If so, what the hell was I doing in lawn and garden this weekend?

More seriously now, two recent studies have looked into gender differences. One found a difference. The other questioned a gender difference that may not be as big or innate as presupposed.

For the gender difference discovered, a study of the experimental psychology sort found that men are . . . more sexually hopeful (my words) than females. Or were they more deluded? Lust-impaired?

The research involved 96 male 103 female undergraduates, who were put through a “speed-meeting” exercise — talking for three minutes to each of five potential opposite-sex mates….

The results: Men looking for a quick hookup were more likely to overestimate the women’s desire for them….

The more attractive the woman was to the man, the more likely he was to overestimate her interest. And women tended to underestimate men’s desire. [emphases added; source]

Men. Those swine. Horny toads. Poor hyper-desirous bastards. At least sexually speaking.

And women. Dare I say they can be clueless?

On another front, the front that has men being mathematicians par excellant, at least when it comes to the leading edge of the gender average bell curve, one study purports that the male “natural” mathematical endowment may have been artificially enhanced by bad science.

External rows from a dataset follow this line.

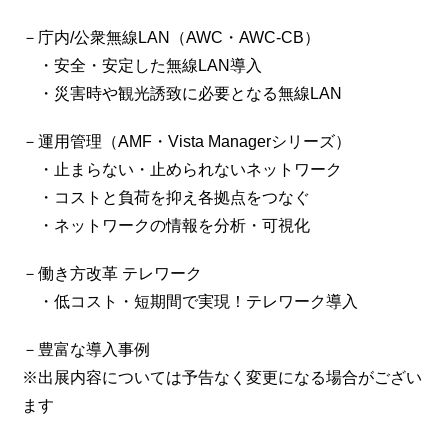
－庁内/公衆無線LAN（AWC・AWC-CB）
・安全・安定した無線LAN導入
・災害時や観光誘致に必要となる無線LAN
－運用管理（AMF・Vista Managerシリーズ）
・止まらない・止められないネットワーク
・コストと負荷を抑え各拠点をつなぐ
・ネットワークの情報を分析・可視化
－働き方改革 テレワーク
・低コスト・短期間で実現！テレワーク導入
－豊富な導入事例
※出展内容については予告なく変更になる場合がござい
ます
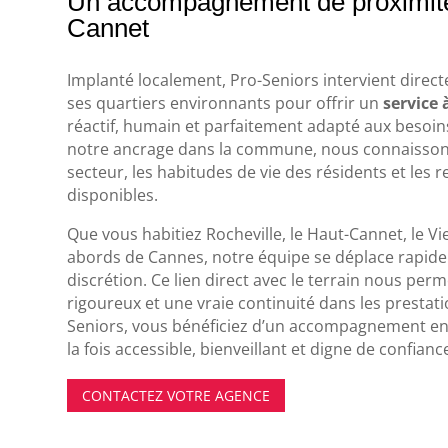
Un accompagnement de proximit
Cannet
Implanté localement, Pro-Seniors intervient dire
ses quartiers environnants pour offrir un
service 
réactif, humain et parfaitement adapté aux besoins
notre ancrage dans la commune, nous connaissons 
secteur, les habitudes de vie des résidents et les 
disponibles.
Que vous habitiez Rocheville, le Haut-Cannet, le V
abords de Cannes, notre équipe se déplace rapide
discrétion. Ce lien direct avec le terrain nous perm
rigoureux et une vraie continuité dans les prestati
Seniors, vous bénéficiez d’un accompagnement enra
la fois accessible, bienveillant et digne de confianc
CONTACTEZ VOTRE AGENCE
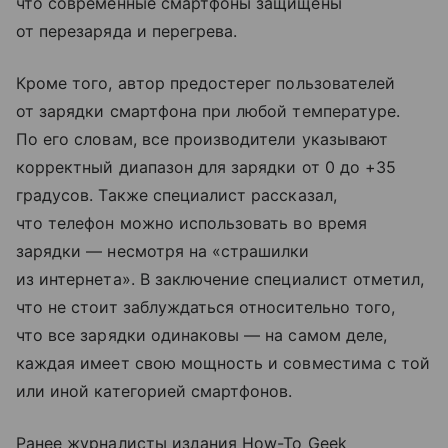
что современные смартфоны защищены
от перезаряда и перегрева.
Кроме того, автор предостерег пользователей
от зарядки смартфона при любой температуре.
По его словам, все производители указывают
корректный диапазон для зарядки от 0 до +35
градусов. Также специалист рассказал,
что телефон можно использовать во время
зарядки — несмотря на «страшилки
из интернета». В заключение специалист отметил,
что не стоит заблуждаться относительно того,
что все зарядки одинаковы — на самом деле,
каждая имеет свою мощность и совместима с той
или иной категорией смартфонов.
Ранее журналисты издания How-To Geek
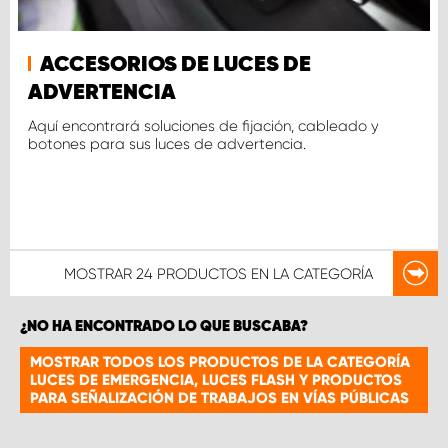
ACCESORIOS DE LUCES DE
ADVERTENCIA
Aquí encontrará soluciones de fijación, cableado y
botones para sus luces de advertencia.
MOSTRAR
24 PRODUCTOS
EN LA CATEGORÍA
¿NO HA ENCONTRADO LO QUE BUSCABA?
MOSTRAR TODOS LOS PRODUCTOS DE LA CATEGORÍA
LUCES DE EMERGENCIA, LUCES FLASH Y PRODUCTOS
PARA SEÑALIZACIÓN DE TRABAJOS EN VÍAS PÚBLICAS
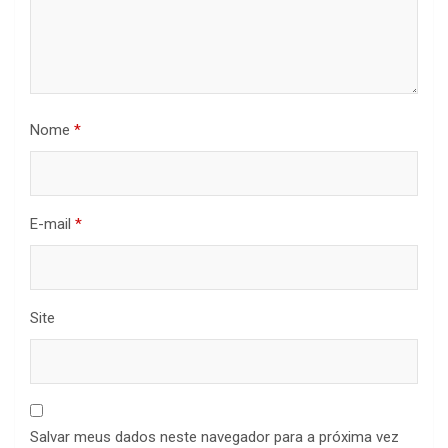
Nome
*
E-mail
*
Site
Salvar meus dados neste navegador para a próxima vez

Wisconsin researchers linked differences in math performance to social and cultural factors.

The new study, by Mertz and Jonathan Kane, a professor of mathematical and computer sciences at the University of Wisconsin-Whitewater, was published today (Dec. 12, 2011) in Notices of the American Mathematical Society. The study looked at data from 86 countries, which the authors used to test the “greater male variability hypothesis” famously expounded in 2005 by Lawrence Summers, then president of Harvard, as the primary reason for the scarcity of outstanding women mathematicians.

That hypothesis holds that males diverge more from the mean at both ends of the spectrum and, hence, are more represented in the highest-performing sector. But, using the international data, the Wisconsin authors observed that greater male variation in math achievement is not present in some countries, and is mostly due to boys with low scores in some other countries, indicating that it relates much more to culture than to biology. [emphasis added; source]

Now what to think? In the least we should conclude that simplistic proclamations are likely bogus.

Beyond that, I don’t know. But if you want to discuss it, you’ll find me shopping for a new socket wrench.